-- Source document follows --
Kinetic energy

[math] \displaystyle
E_k = \frac{1}{2}mv^2 = \frac{m^2v^2}{2m} = \frac{p^2}{2m}
[/math]

Circular and stupid? It's how the thing is defined lol.

You drop a ball 1 meter and it lands with a velocity v. If you drop it 2 meters does it land with velocity 2v? No because in the second meter it is already moving so it has less time to pick up speed.

What is your point

Since the energy that can be gained, potential energy, is proportional to height. Doubling the height doesn't double the velocity it lands at. So kinetic energy must be proportional with velocity squared.

I like the symmetry argument a lot better because you don't need things like potential energy, gravity, etc to get the picture. It is a confusing explanation to me because there are so many things going on at once.

That's fair. The potential argument relies is essentially just starting with work as already being significant. I find that the argument on the stackexchange doesn't make sense because he mixes up the two reference frames. ie. setting mE(2v) as equal to the two 2mE(v) terms added up from different observers.

Ok OP, here is a straight-up visual.
-- Source document concluded --
-- Data listing follows --
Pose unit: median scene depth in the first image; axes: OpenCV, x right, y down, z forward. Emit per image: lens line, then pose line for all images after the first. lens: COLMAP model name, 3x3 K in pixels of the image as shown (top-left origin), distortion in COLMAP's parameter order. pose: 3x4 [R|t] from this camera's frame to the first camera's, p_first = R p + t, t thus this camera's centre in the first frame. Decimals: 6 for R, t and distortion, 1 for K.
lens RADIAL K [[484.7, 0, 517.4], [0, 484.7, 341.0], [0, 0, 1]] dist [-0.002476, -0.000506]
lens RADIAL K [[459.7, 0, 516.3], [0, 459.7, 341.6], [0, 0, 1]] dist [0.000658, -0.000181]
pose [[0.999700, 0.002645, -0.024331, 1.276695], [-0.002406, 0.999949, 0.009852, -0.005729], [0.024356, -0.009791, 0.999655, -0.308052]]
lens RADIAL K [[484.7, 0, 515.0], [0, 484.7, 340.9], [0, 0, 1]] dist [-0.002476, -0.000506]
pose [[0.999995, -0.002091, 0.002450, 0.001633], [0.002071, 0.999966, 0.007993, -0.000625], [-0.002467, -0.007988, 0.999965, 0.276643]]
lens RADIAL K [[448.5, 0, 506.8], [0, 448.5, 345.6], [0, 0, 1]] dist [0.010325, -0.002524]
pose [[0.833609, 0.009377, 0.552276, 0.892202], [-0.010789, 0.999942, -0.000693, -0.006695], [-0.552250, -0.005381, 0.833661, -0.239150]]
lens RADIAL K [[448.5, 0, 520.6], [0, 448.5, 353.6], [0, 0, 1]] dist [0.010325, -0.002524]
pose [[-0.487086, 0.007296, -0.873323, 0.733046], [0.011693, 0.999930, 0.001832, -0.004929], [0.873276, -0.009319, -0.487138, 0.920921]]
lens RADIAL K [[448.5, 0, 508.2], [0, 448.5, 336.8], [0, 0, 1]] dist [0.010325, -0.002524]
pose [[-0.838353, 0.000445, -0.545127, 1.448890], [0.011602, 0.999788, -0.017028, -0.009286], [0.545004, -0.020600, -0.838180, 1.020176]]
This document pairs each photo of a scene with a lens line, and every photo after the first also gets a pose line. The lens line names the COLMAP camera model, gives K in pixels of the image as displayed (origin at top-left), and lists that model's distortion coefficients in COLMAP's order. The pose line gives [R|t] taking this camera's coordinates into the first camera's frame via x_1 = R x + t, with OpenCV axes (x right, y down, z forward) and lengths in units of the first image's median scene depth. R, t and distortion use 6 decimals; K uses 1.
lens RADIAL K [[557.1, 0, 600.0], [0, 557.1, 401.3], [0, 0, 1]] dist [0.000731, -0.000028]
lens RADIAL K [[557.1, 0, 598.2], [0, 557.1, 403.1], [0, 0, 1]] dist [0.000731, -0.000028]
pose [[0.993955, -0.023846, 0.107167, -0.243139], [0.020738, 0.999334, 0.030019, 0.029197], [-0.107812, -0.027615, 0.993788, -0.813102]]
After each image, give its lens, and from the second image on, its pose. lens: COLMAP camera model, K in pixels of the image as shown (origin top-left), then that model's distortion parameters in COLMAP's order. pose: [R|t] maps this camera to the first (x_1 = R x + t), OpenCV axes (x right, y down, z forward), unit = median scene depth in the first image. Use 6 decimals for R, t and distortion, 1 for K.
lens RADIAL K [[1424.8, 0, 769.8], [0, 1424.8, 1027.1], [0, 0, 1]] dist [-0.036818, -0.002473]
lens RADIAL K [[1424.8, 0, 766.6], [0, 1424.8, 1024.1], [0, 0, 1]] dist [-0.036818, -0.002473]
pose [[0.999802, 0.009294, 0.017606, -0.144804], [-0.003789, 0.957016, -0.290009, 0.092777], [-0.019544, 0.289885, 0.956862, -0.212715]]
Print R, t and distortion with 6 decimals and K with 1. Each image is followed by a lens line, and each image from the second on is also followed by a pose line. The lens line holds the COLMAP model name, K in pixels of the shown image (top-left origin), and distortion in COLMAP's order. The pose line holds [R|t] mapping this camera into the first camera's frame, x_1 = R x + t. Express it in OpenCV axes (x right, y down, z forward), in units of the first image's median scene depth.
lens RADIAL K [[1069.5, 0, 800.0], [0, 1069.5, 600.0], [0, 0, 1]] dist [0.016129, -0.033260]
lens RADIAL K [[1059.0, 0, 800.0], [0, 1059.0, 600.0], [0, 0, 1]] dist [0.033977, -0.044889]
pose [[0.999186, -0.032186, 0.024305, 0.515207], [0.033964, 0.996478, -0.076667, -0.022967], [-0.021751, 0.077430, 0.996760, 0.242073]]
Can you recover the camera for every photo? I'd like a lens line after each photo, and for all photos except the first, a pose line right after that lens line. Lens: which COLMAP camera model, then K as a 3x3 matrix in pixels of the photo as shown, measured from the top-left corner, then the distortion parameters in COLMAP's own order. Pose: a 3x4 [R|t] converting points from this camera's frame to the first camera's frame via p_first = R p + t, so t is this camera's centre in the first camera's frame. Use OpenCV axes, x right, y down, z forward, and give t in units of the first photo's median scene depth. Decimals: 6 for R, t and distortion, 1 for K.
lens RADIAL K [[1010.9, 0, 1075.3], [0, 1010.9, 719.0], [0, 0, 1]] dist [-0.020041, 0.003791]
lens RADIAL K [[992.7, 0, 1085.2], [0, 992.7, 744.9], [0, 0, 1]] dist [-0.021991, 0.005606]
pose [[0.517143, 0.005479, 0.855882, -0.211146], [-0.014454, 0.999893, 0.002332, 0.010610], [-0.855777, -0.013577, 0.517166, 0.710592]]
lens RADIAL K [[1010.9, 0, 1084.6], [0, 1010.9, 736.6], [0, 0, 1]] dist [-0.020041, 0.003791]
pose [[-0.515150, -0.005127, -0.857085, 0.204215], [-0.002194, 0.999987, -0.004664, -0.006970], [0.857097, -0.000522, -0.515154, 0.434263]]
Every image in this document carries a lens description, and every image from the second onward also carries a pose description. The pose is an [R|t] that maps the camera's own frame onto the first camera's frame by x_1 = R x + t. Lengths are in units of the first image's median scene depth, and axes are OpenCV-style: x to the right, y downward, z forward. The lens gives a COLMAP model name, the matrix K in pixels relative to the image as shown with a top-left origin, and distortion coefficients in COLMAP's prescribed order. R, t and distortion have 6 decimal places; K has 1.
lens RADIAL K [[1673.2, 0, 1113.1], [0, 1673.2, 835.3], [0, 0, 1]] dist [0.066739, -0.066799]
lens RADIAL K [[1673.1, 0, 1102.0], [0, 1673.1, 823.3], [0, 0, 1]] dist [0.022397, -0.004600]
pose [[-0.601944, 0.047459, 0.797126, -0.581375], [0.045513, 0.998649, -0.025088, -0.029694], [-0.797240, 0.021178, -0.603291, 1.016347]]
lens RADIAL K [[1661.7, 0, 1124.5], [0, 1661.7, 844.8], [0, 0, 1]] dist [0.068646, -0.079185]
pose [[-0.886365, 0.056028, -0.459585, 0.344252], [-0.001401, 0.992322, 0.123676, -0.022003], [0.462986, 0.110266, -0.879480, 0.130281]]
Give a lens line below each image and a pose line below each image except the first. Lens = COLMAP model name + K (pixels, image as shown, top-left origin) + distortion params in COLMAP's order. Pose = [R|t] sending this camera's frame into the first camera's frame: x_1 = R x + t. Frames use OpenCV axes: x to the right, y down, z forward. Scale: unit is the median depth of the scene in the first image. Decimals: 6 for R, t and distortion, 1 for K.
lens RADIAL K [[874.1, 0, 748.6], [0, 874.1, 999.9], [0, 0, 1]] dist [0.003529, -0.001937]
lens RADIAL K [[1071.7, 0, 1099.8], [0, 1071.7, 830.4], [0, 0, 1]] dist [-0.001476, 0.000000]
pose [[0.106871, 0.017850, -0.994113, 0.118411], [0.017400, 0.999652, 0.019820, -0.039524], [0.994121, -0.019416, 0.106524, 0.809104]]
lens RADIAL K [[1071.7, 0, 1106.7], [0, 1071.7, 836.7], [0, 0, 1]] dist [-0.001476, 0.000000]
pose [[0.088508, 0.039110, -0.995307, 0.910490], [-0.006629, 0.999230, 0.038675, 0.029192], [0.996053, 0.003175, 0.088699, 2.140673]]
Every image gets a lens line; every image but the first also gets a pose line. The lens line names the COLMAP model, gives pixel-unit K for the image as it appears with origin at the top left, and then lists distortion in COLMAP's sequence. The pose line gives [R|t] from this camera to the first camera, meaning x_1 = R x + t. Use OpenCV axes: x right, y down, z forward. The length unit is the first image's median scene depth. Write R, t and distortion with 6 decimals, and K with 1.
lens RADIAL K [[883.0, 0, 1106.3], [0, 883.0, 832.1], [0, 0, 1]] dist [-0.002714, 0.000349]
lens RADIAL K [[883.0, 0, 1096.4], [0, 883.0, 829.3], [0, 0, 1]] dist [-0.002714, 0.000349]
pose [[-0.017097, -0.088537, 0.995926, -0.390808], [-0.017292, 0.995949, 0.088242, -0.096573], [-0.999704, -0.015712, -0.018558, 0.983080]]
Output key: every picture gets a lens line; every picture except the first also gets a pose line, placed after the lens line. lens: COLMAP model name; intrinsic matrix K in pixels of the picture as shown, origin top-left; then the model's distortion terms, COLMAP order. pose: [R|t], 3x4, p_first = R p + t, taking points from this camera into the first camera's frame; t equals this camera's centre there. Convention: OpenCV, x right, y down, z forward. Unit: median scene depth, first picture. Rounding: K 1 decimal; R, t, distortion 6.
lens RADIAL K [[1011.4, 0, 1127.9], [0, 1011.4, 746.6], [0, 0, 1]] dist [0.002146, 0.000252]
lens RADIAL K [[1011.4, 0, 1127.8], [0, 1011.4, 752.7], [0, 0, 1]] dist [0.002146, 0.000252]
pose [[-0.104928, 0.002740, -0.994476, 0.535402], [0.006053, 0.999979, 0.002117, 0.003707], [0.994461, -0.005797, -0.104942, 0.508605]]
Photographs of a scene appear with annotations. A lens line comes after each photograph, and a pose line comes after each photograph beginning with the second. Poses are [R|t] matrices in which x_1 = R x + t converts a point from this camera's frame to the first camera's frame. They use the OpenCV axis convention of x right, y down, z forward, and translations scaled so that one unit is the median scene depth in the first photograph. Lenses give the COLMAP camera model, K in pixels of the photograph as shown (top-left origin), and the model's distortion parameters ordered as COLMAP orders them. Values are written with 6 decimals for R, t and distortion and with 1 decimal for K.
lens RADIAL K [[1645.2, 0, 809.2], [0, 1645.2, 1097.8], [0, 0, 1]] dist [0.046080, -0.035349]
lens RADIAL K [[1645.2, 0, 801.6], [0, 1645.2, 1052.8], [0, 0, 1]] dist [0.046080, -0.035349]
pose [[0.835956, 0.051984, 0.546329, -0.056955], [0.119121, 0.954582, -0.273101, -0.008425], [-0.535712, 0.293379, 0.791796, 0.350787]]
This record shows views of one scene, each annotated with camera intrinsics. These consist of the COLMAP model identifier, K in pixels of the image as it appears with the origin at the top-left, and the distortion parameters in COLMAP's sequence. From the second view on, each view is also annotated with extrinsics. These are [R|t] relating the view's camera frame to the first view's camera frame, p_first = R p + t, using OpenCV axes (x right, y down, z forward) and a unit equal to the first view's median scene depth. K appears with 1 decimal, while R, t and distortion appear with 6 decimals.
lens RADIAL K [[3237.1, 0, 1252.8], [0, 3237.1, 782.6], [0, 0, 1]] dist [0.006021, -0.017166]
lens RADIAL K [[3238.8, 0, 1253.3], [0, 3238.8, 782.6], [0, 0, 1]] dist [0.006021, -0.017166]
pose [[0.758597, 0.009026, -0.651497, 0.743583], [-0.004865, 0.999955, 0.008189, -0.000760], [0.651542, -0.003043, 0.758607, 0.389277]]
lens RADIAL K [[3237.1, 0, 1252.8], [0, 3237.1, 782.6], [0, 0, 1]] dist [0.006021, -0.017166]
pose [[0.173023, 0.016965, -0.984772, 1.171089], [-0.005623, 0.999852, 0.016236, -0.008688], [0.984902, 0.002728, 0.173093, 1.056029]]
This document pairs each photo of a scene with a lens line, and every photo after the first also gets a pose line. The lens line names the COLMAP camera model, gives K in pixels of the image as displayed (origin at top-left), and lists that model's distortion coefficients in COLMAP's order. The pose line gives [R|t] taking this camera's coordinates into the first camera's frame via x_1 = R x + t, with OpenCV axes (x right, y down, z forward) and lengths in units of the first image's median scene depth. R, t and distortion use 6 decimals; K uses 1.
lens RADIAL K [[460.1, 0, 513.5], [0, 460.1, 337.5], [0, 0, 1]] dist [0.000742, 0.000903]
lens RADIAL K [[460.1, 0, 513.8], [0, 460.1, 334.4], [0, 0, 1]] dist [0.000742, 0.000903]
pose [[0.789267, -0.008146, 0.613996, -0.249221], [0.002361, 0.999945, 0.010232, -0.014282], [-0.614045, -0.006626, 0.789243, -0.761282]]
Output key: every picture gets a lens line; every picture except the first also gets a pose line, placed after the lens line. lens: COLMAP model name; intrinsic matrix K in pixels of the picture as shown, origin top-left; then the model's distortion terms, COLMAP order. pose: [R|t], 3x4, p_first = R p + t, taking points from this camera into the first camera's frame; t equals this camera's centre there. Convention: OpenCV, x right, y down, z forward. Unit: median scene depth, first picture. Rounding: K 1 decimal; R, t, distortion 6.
-- Data listing concluded --
» **Task item**
Return the entire kinetic energy discussion above, reproducing every line verbatim and without alteration.

» **Task response**
Kinetic energy

[math] \displaystyle
E_k = \frac{1}{2}mv^2 = \frac{m^2v^2}{2m} = \frac{p^2}{2m}
[/math]

Circular and stupid? It's how the thing is defined lol.

You drop a ball 1 meter and it lands with a velocity v. If you drop it 2 meters does it land with velocity 2v? No because in the second meter it is already moving so it has less time to pick up speed.

What is your point

Since the energy that can be gained, potential energy, is proportional to height. Doubling the height doesn't double the velocity it lands at. So kinetic energy must be proportional with velocity squared.

I like the symmetry argument a lot better because you don't need things like potential energy, gravity, etc to get the picture. It is a confusing explanation to me because there are so many things going on at once.

That's fair. The potential argument relies is essentially just starting with work as already being significant. I find that the argument on the stackexchange doesn't make sense because he mixes up the two reference frames. ie. setting mE(2v) as equal to the two 2mE(v) terms added up from different observers.

Ok OP, here is a straight-up visual.